Sonuç olarak, eşinin bireysel dünyasına saygı gösterip kendisinin de bir birey olarak hobisinin olması veya bir şeyler yapması, eşinin onu özlemesine fırsat tanıyabilir. Bireysel olan etkinlikler diğer eşin onayından geçmesi, gizli olmaması önemli husustur. Ayrıca eşini bir “birey” olarak onun kendine ait düşünceleri, duyguları, duyumları ve davranışları olduğunu hürmet etmek yani “sen” i kabul etmek evlilikte “biz” bilincinin oluşması için önemli adımdır. Buradan da anlaşılacağı üzere evlilik ben ve seni yok etmeden bizi oluşturmak ve korumaktır, diyebiliriz.
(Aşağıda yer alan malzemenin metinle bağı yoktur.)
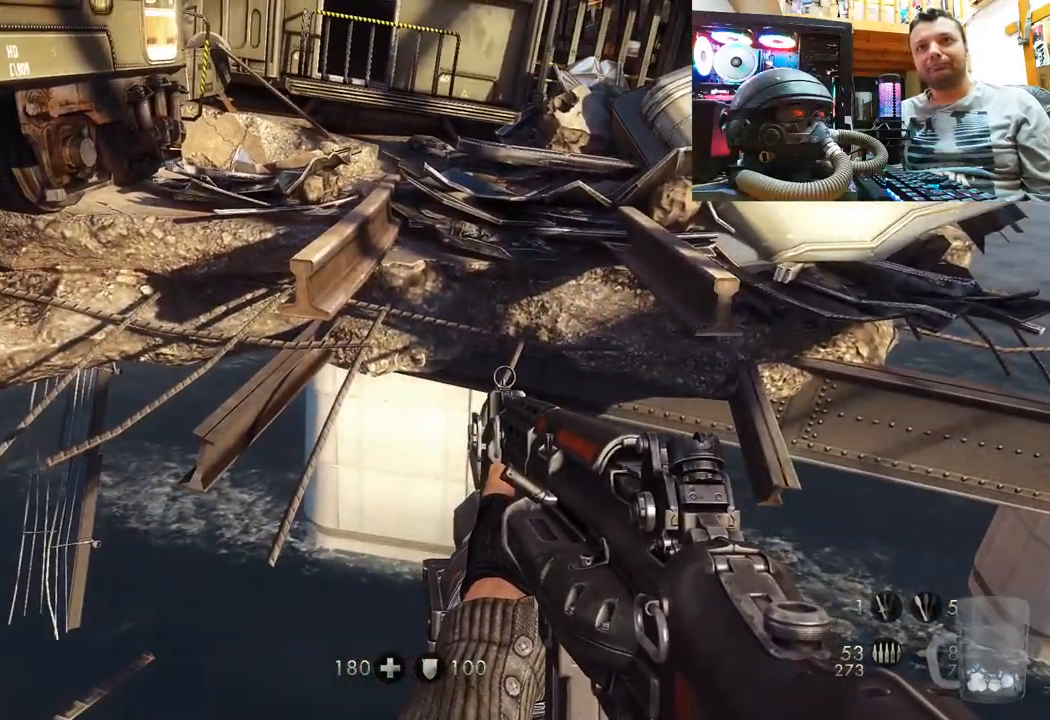
{"buttons": [], "left_stick": "center", "right_stick": "center", "events": []}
Ve Halil Cibran “Ermiş” adlı eserinde evlilik üzerine şu mısralarla “ben”, “sen” ve “biz” kavramlarını ne güzel yazmıştır:
Ama birlikteliğinizde bir mesafe olmalı
Ve cennetin meltemleri aranızda esmeli
Birbirinizi sevin ama bunu bir bağımlılığa çevirmeyin
Bırakın, ruhlarınızın kıyılarına dalgaları vuran bir deniz olsun
Birbirinizin kadehinden için ama tek kadehten içmeyin
Birbirinize ekmeklerinizden verin ama aynı ekmeği yemeyin
Birlikte şarkı söyleyin, dans edin ve eğlenin ama yalnız da kalmaya izin verin
Bir lavtanın telleri ayrıdır ama aynı melodiyi çalarlar.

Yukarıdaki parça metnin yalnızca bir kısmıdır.